WhatsApp Reportedly Facing $60.7M EU Privacy Fine

By Robert Bateman

WhatsApp faces a fine of up to $60.7 million for breaching EU privacy rules in a penalty that could be among the largest ever issued, but some privacy experts say that the fine still is too lenient.

The EU General Data Protection Regulation (GDPR), in effect since 2018, requires companies to clearly disclose how they share personal data.

According to news reports, the draft fine relates to WhatsApp’s alleged failure to meet these requirements when explaining how its messenger app shares data with Facebook, which acquired the company in 2014.

“The current alleged proposed penalty is around 375 minutes’ worth of revenue for Facebook,” said Alexander Hanff, CEO of the Swedish consultancy Think Privacy. “It is little more than a rounding error in the grand scheme of things.”

“It is long past time that we start to enforce our laws in a meaningful way.”

Facebook did not respond to a request for comment from Digital Privacy News.

Consultations Underway

The fine reportedly is under consultation among the EU’s data-protection authorities. Once made final, it would be issued by the Irish Data Protection Commissioner (DPC).

The penalty would be the second time a Facebook company has been fined under the law. Facebook’s German arm was handed a $61,900 fine in February 2019 for failing to appoint a data-protection officer.

“The current alleged proposed penalty is around 375 minutes’ worth of revenue for Facebook.”

Alexander Hanff, Think Privacy consultancy, Sweden.

Google holds the current record for the largest GDPR fine, having received a $60.7 million penalty in January 2019 for violating the law’s transparency and consent requirements.

But for some privacy advocates, the proposed WhatsApp fine would not go far enough.

Think Privacy’s Hanff claimed that Irish DPC Helen Dixon had a history of having a “light touch” regarding GDPR enforcement. 

“Helen Dixon knows full well that this level of penalty does nothing to incentivize big tech to obey the law,” Hanff told Digital Privacy News. “This is a fraction of a percent of Facebook group’s earnings in 2019.”

Facebook’s 2019 investor report shows that the company generated gross revenues of more than $70 billion. The maximum penalty available under the GDPR is 4% of worldwide turnover.

“Helen Dixon’s office should be pushing penalties to around $2.8 billion to hit that 4% threshold,” Hanff said. “Anything less is a mockery of the rule of law.”

‘One-Stop Shop’

Under GDPR’s “one-stop shop” provision, the Irish DPC takes lead responsibility for regulating several big tech firms that have their EU headquarters in Ireland.

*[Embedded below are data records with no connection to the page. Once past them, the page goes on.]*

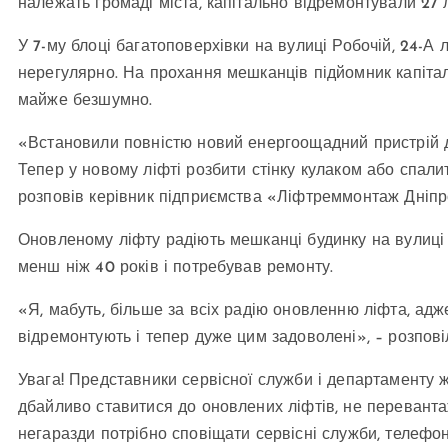
належать громаді міста, капітально відремонтували 27 
У 7-му блоці багатоповерхівки на вулиці Робочій, 24-А
нерегулярно. На прохання мешканців підйомник капітал
майже безшумно.
«Встановили повністю новий енергоощадний пристрій д
Тепер у новому ліфті розбити стінку кулаком або спали
розповів керівник підприємства «Ліфтреммонтаж Дніпр
Оновленому ліфту радіють мешканці будинку на вулиці 
менш ніж 40 років і потребував ремонту.
«Я, мабуть, більше за всіх радію оновленню ліфта, адж
відремонтують і тепер дуже цим задоволені», – розпов
Увага! Представники сервісної служби і департаменту
дбайливо ставитися до оновлених ліфтів, не перевантаж
негаразди потрібно сповіщати сервісні служби, телефон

However, the DPC long has been criticized over its enforcement of GDPR against these companies. 

In December 2020, the commissioner was forced to reconsider a proposed fine against Twitter after other EU regulators intervened under the European Data Protection Board’s “consistency mechanism.”

The Irish regulator’s fine, issued after Twitter’s 2018 data breach, faced harsh criticism from data-protection authorities in Germany, Austria, Hungary and Italy — all of whom successfully argued that the amount was too low.

The differing approaches between regulators have caused concern about the consistency of data protection across the EU.

In a Jan. 14 opinion, the EU’s most senior legal officer, Michal Bobek, urged greater cooperation between EU data-protection authorities when dealing with cross-border GDPR cases.

“The board’s consistency mechanism is now grappling with some serious high-impact cases.”

David Erdos, University of Cambridge.

David Erdos, senior lecturer in law and the open society at the University of Cambridge, said that GDPR’s enforcement mechanisms might not be sufficient to ensure proper regulation.

“These press reports indicate that the board’s consistency mechanism is now grappling with some serious high-impact cases involving substantive data protection and that this may lead to significant fines,” Erdos told Digital Privacy News. 

“However, as Advocate General Bobek pointed out earlier this month in the ongoing case involving Facebook and the Belgian data-protection authority,” he continued, “there are serious question marks over whether the one-stop shop can properly function to secure appropriately effective and complete data protection through regulatory action.”

Further Pushback Seen

Hanff argued that the DPC’s reported WhatsApp fine could cause further tensions among EU regulators.

“I can’t see other supervisory authorities being happy with this given the size of WhatsApp and their general lack of compliance over the years,” he said.

“Expect to see pushback from Germany, France and Italy at the very least — probably Spain and Belgium as well.”

Robert Bateman is a writer in Brighton, U.K.